Rapid Application Group has blossomed from a small business started in a humble home office to one of the fastest growing companies in the state. And the only disabled veteran-owned 3D manufacturer in the country. The cutting-edge facility employs a variety of technologies unique to Oklahoma.

Rapid Application Group provides engineering and advanced manufacturing centered around additive manufacturing technology, or 3D printing as it’s commonly referred. The firm supports mission-critical parts through rapid prototyping, low and high-volume additive manufacturing, tool-less investment castings, reverse engineering and other rapid tooling processes. That work takes place throughout a variety of industries, including aerospace, defense, oil and gas, motor sports and healthcare.

Hill’s road to CEO is a patriotic one, shaped by his time in the U.S Army. He notes it was a lifelong dream to serve his country. “I joined the Army because I wanted to be challenged, to challenge others and to be at the tip of the greatest fighting force in the world.”

One November day was a turning point in Hill’s life and strengthened his understanding of the term “mission critical,” which now serves as the backbone of his thriving company.

Hill and his Black Hawk crew were used to harsh conditions on nearly every mission in Afghanistan. When a helicopter lands or takes off, the aircraft’s downwash often blows loose sand or dust into the air, which limits visibility. Among the Army helicopter community, these are referred to as dust or brownout landings and take-offs.

> Task requirements:
• 1. In the Rapid Application Group profile, what do Army helicopter crews call landings and take-offs where the downwash blows sand or dust into the air?
• 2. Write the next part of the Rapid Application Group profile, picking up after its last sentence.

> Data lines:
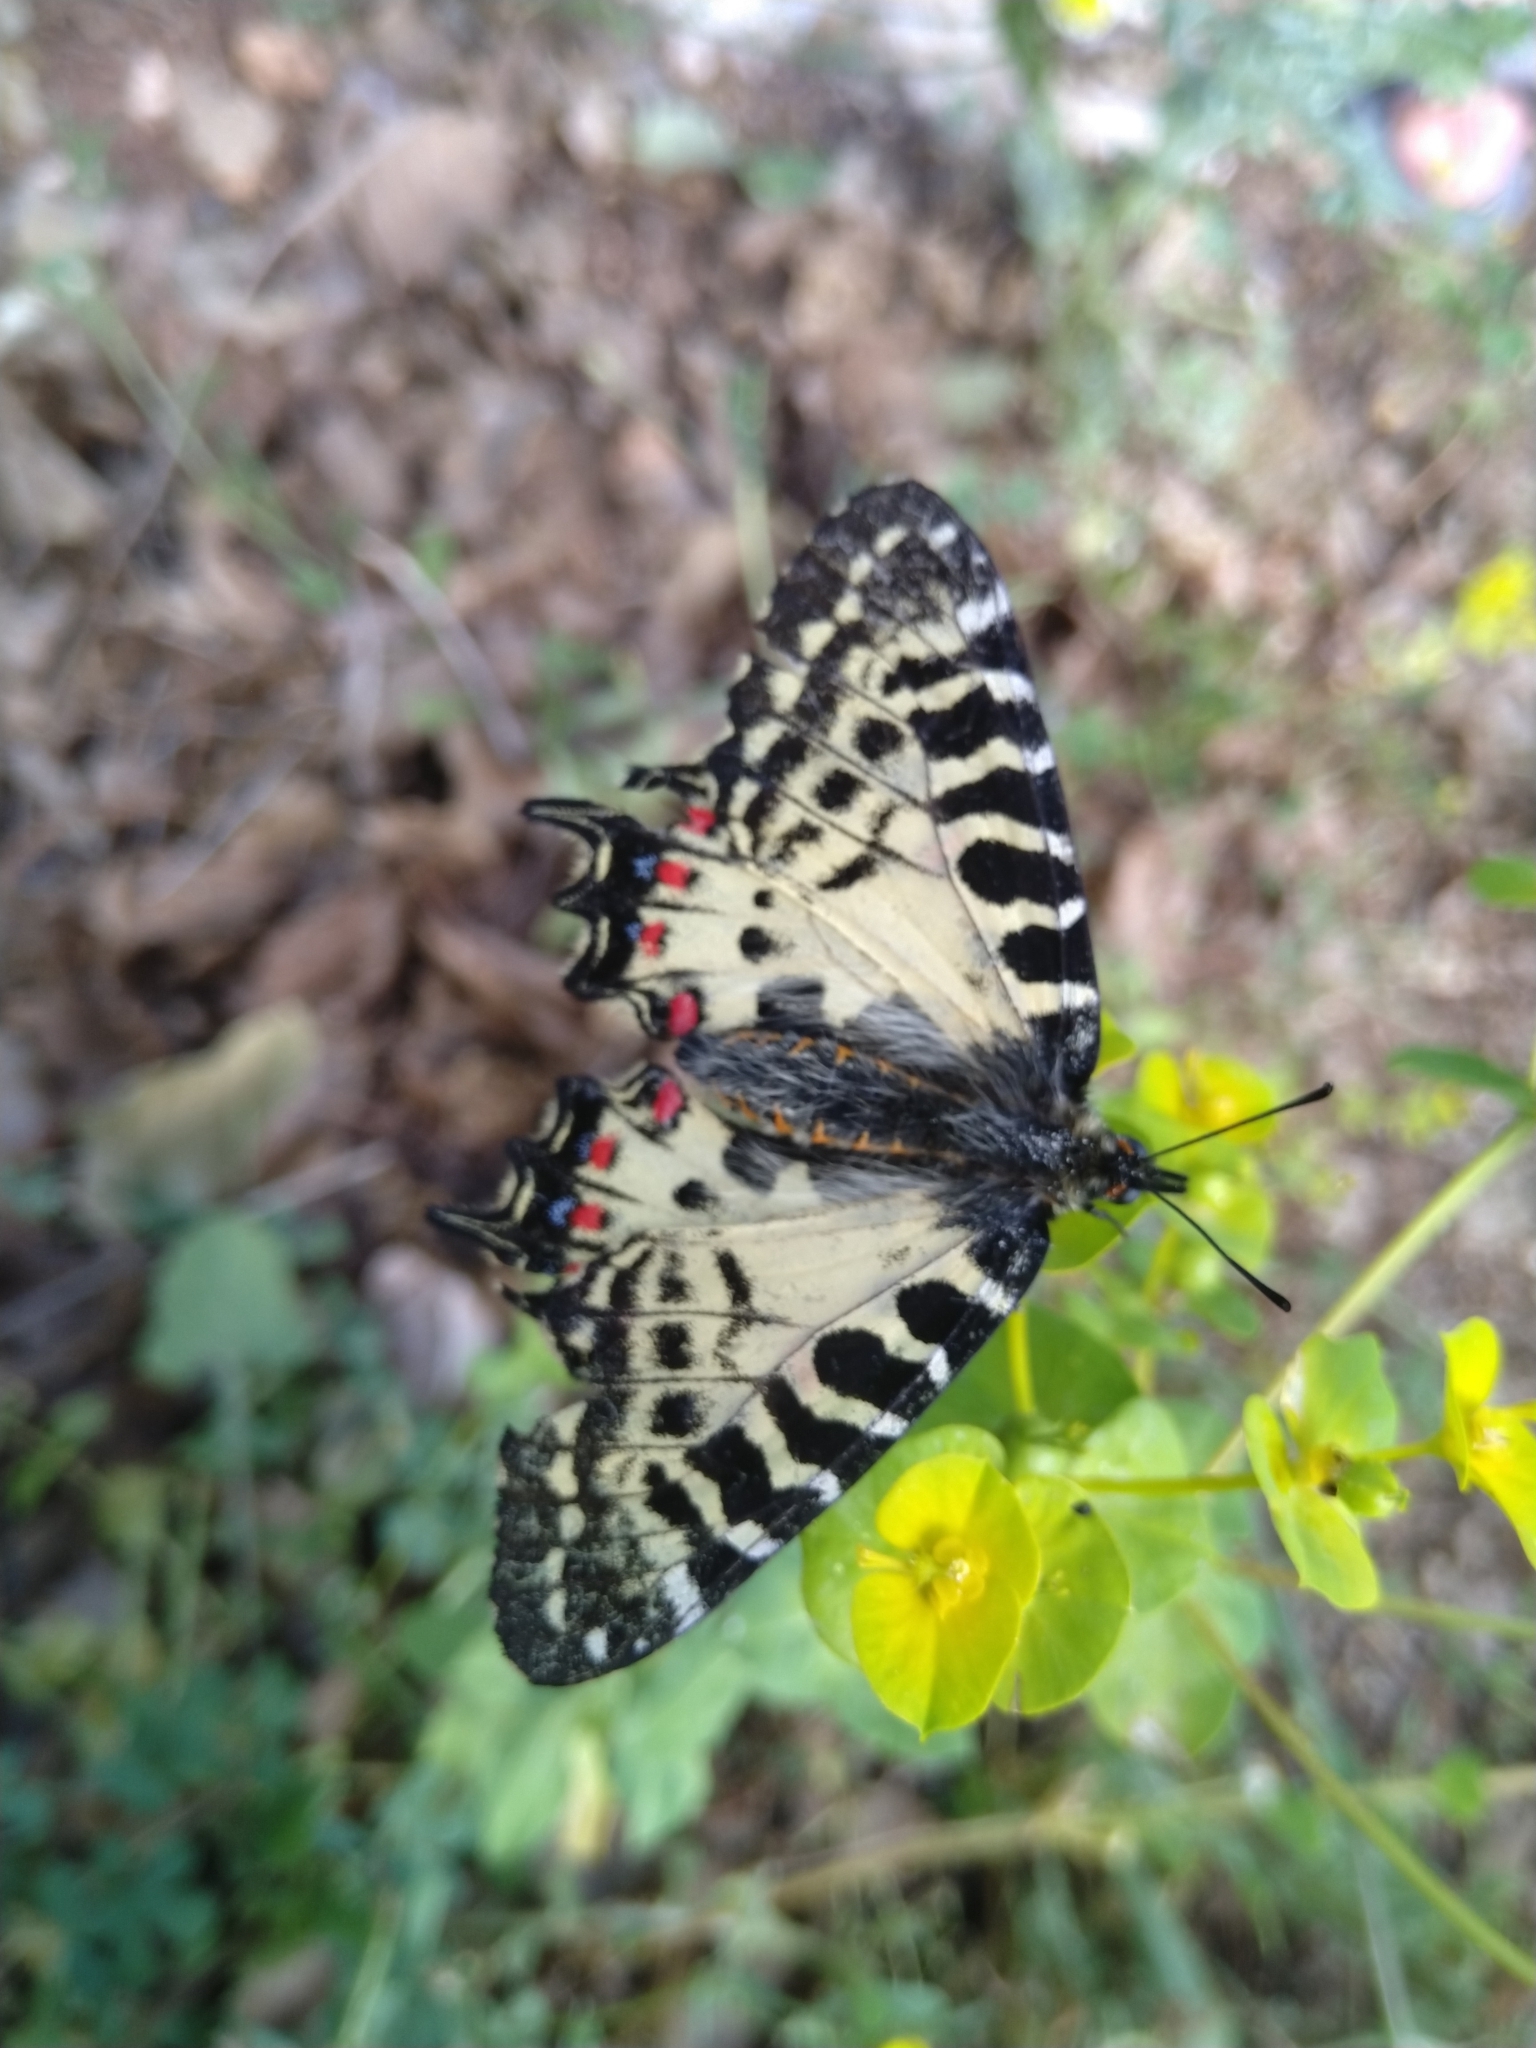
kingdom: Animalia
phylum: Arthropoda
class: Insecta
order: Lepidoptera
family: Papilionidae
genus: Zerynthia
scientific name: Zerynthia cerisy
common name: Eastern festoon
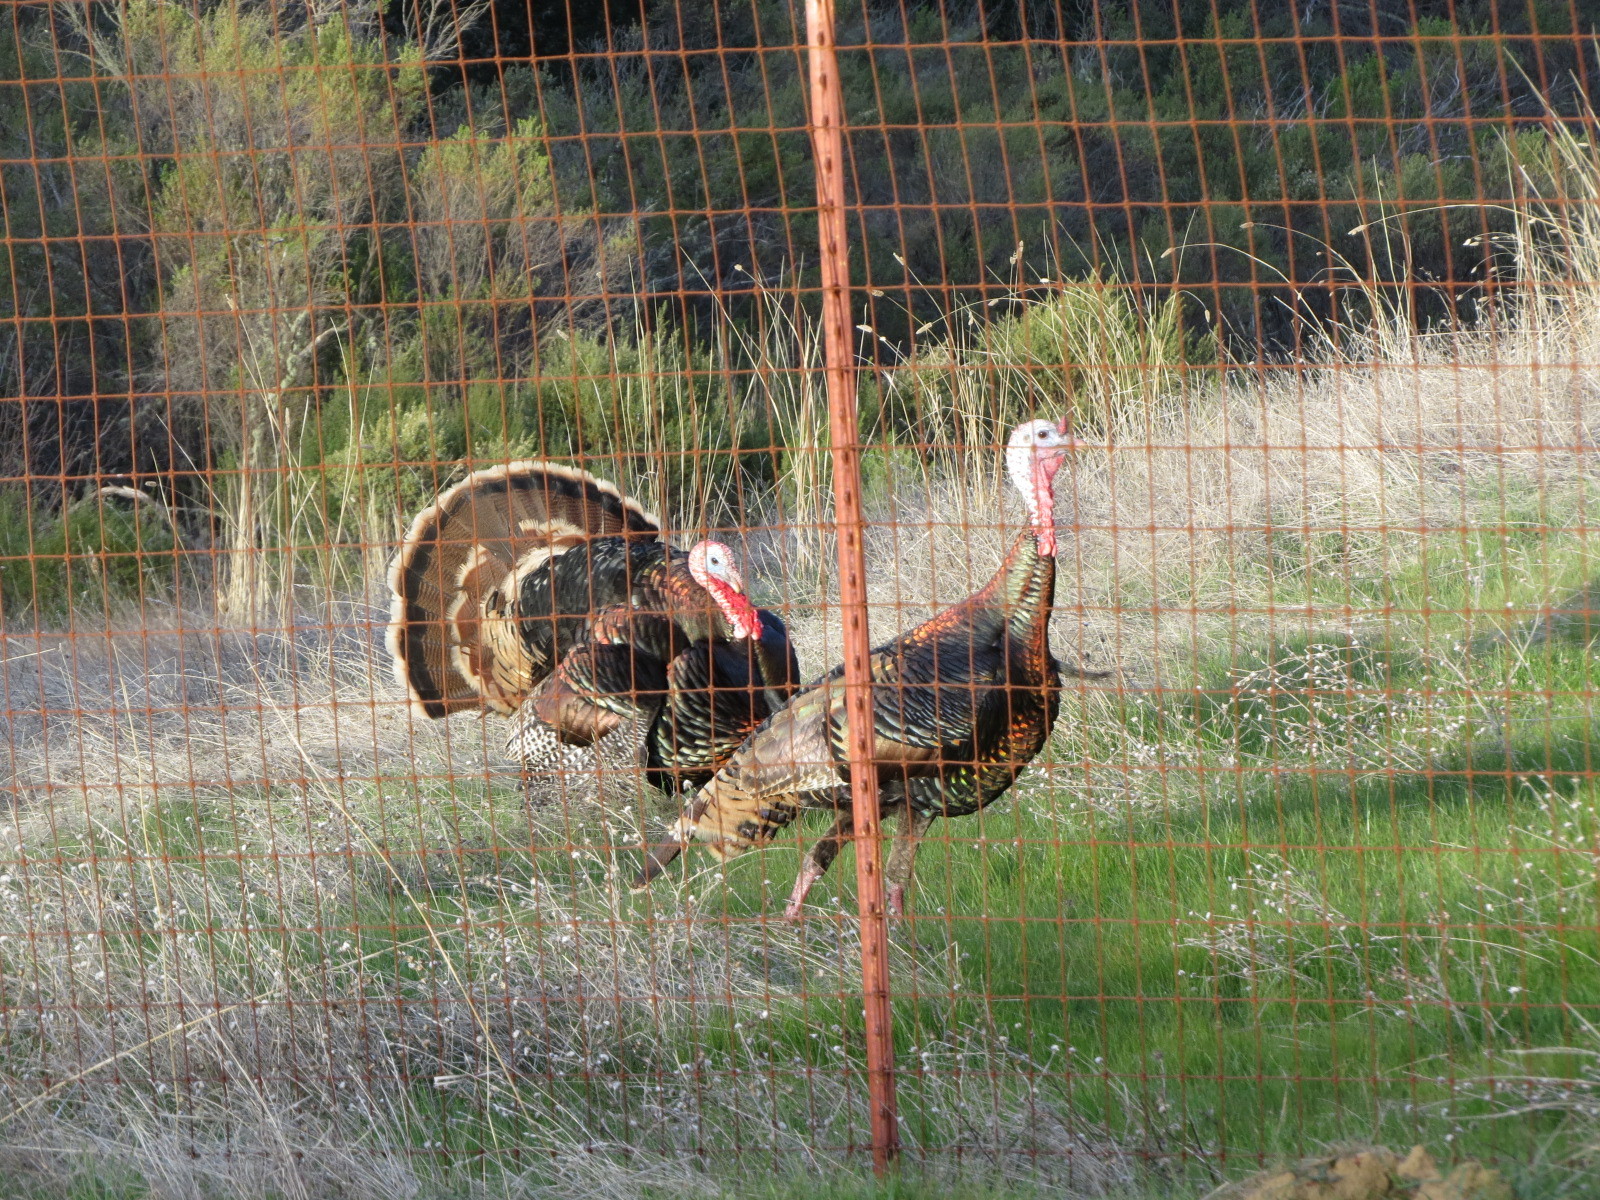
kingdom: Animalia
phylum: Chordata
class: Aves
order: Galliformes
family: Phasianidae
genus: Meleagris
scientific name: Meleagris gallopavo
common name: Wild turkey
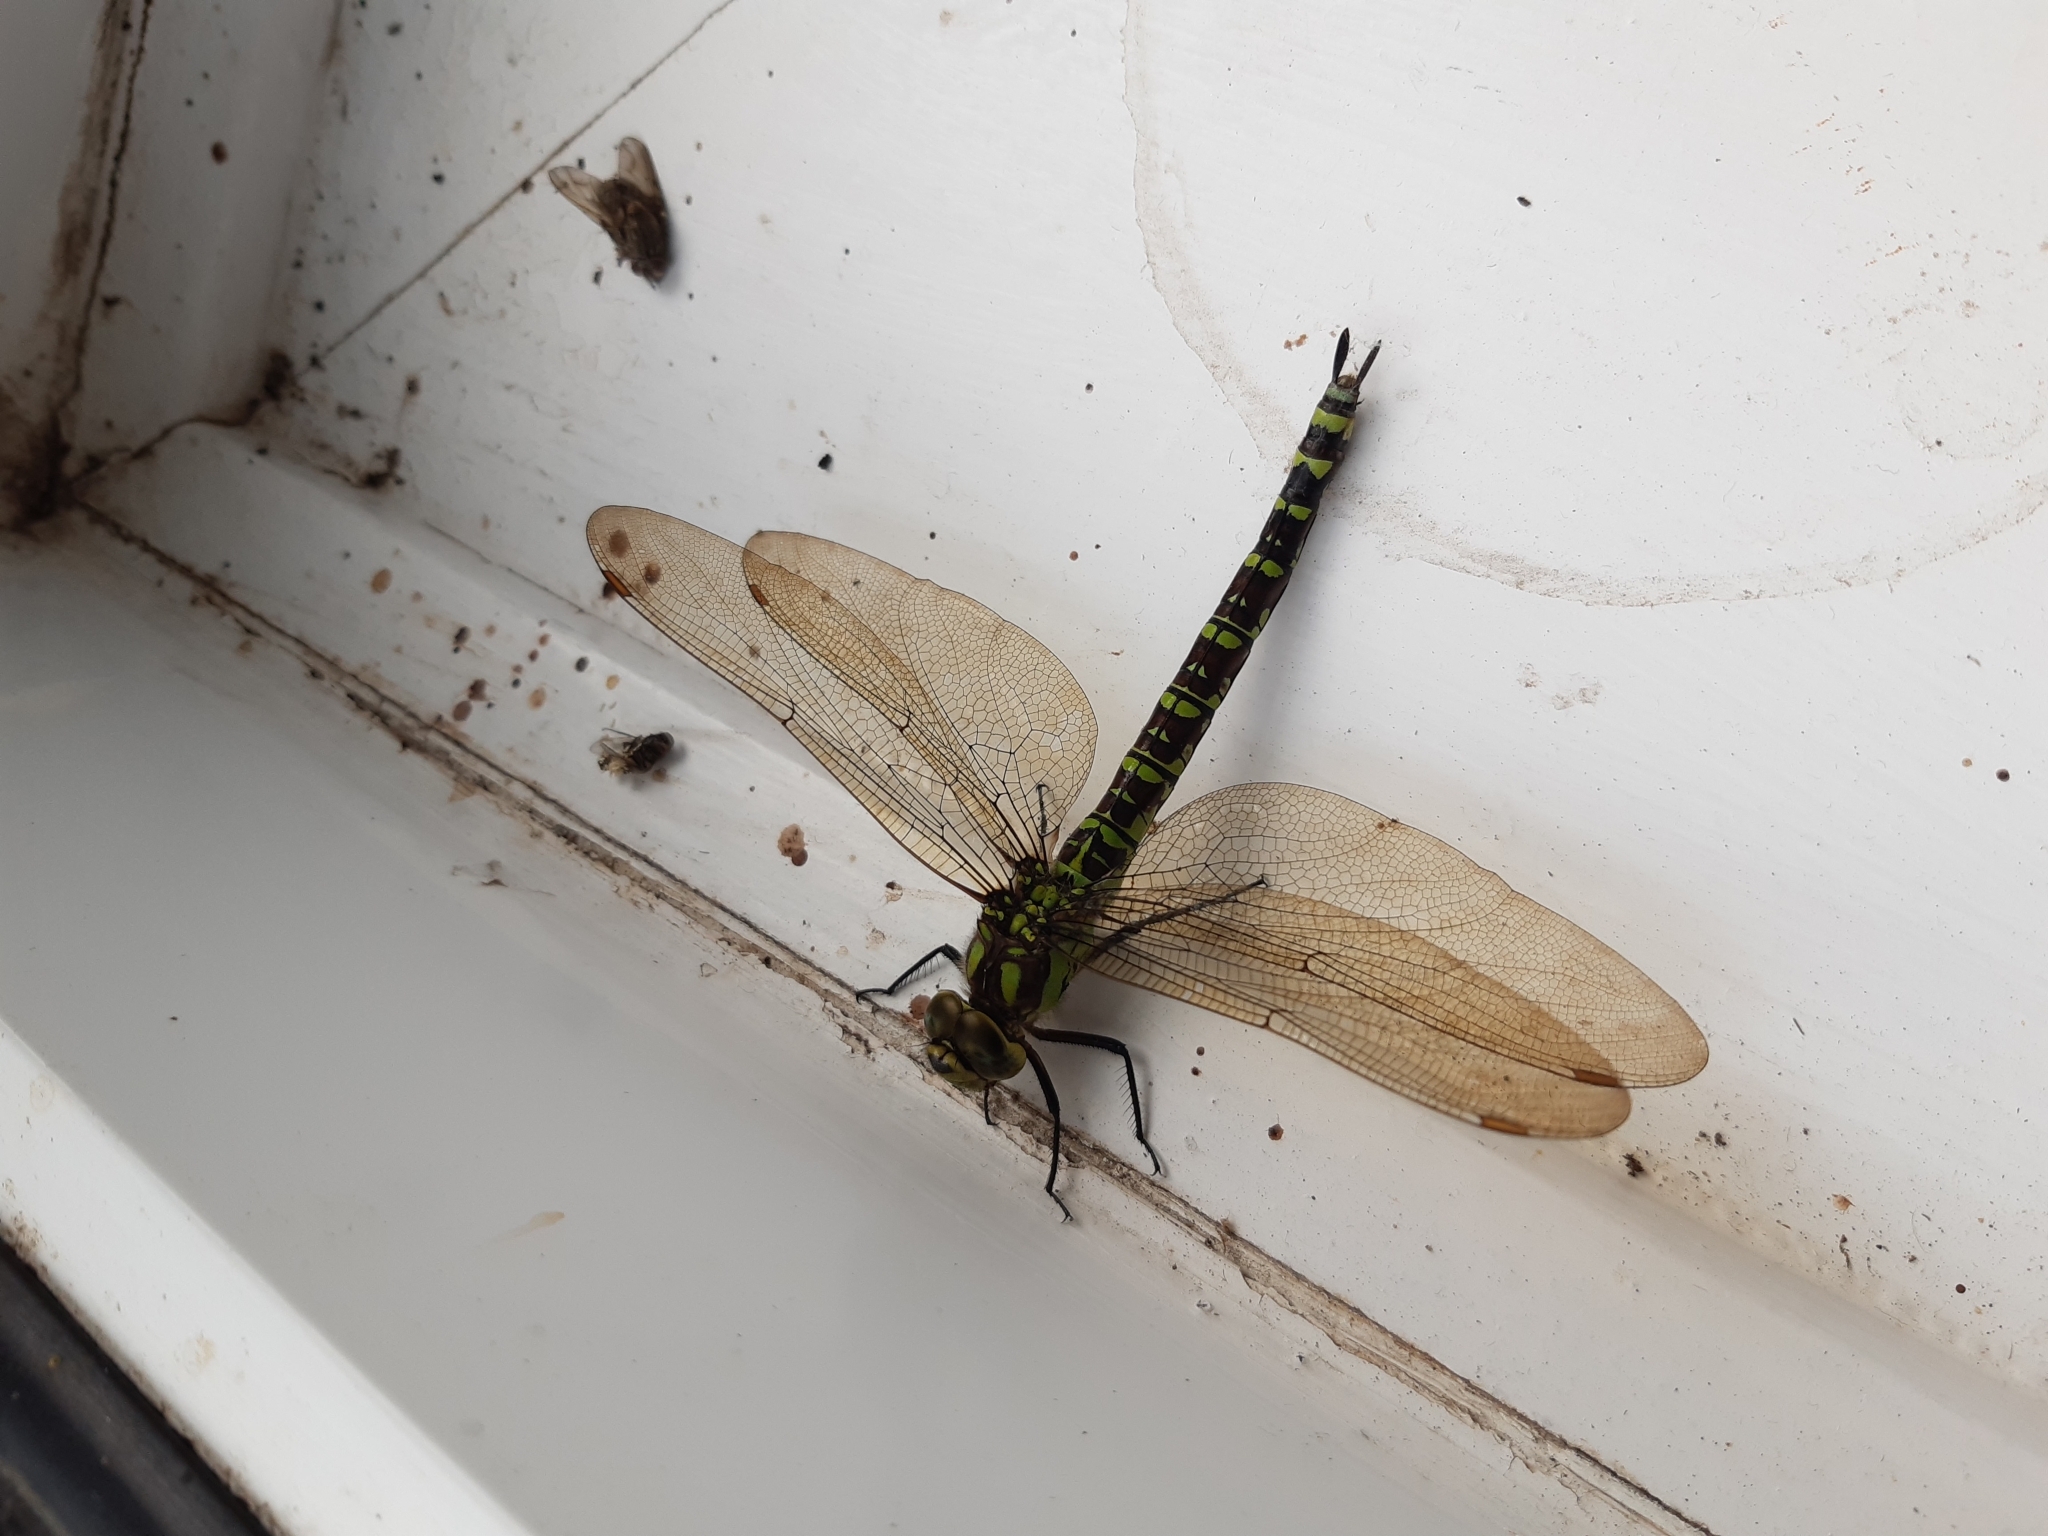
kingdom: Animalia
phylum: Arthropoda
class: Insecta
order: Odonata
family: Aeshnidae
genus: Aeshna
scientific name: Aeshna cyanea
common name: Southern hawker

> Results of the exercise:
• 1. Dust or brownout landings and take-offs.

• 2.
But Nov. 10, 2010, was different.

“We were providing an urgent medevac for an Afghan local,” he says, “and unfortunately the conditions weren’t as we thought. What we thought was ground was dust.”

At night and with brownout conditions the helicopter was a few feet in the air. The aircraft rolled a bit and the blades stuck the ground. Hill and his crew were pretty shaken up, but he was back in the Black Hawk less than three weeks later. “There are people out there that need help,” he says. “I can’t look a mother in the eyes and say I couldn’t help her son because of some excuse. I knew I had to get back in the cockpit after the accident.”

Mission Critical.

It’s this determination and drive that has helped Hill grow his thriving business. While still serving as a pilot in the Army, Hill invented a piece for flight helmets—his first experience with the additive manufacturing process. Early on he knew it would provide a springboard for other veterans who had served their country and were transitioning to civilian life.

Rapid Application now works out of a state-of-the-art facility in Broken Arrow. It features a variety of equipment and includes one of the first figure four standalone machines in Oklahoma, along with a unique wax printer.

Figure 4 platform incorporates high speed digital molding, a process that speeds and simplifies the production of plastic parts—enabling manufacturers to match the accuracy, reliability, repeatability and uptime of traditional injection molding. That complements other in-house additive manufacturing methods that are common across the industry like selective laser sintering (powder to part,) direct metal laser sintering, fused deposition modeling (filament to part,) direct light printing (liquid to part,) multi-jet printing (wax to part for investment castings.)

After incorporating the Figure 4 platform into its workflow this past August, Rapid Application Group immediately doubled its capacity for small, highly accurate and detailed parts while reducing its time-to-print process by nearly 90 percent. A typical job might be cut from seven hours to 45 minutes or less.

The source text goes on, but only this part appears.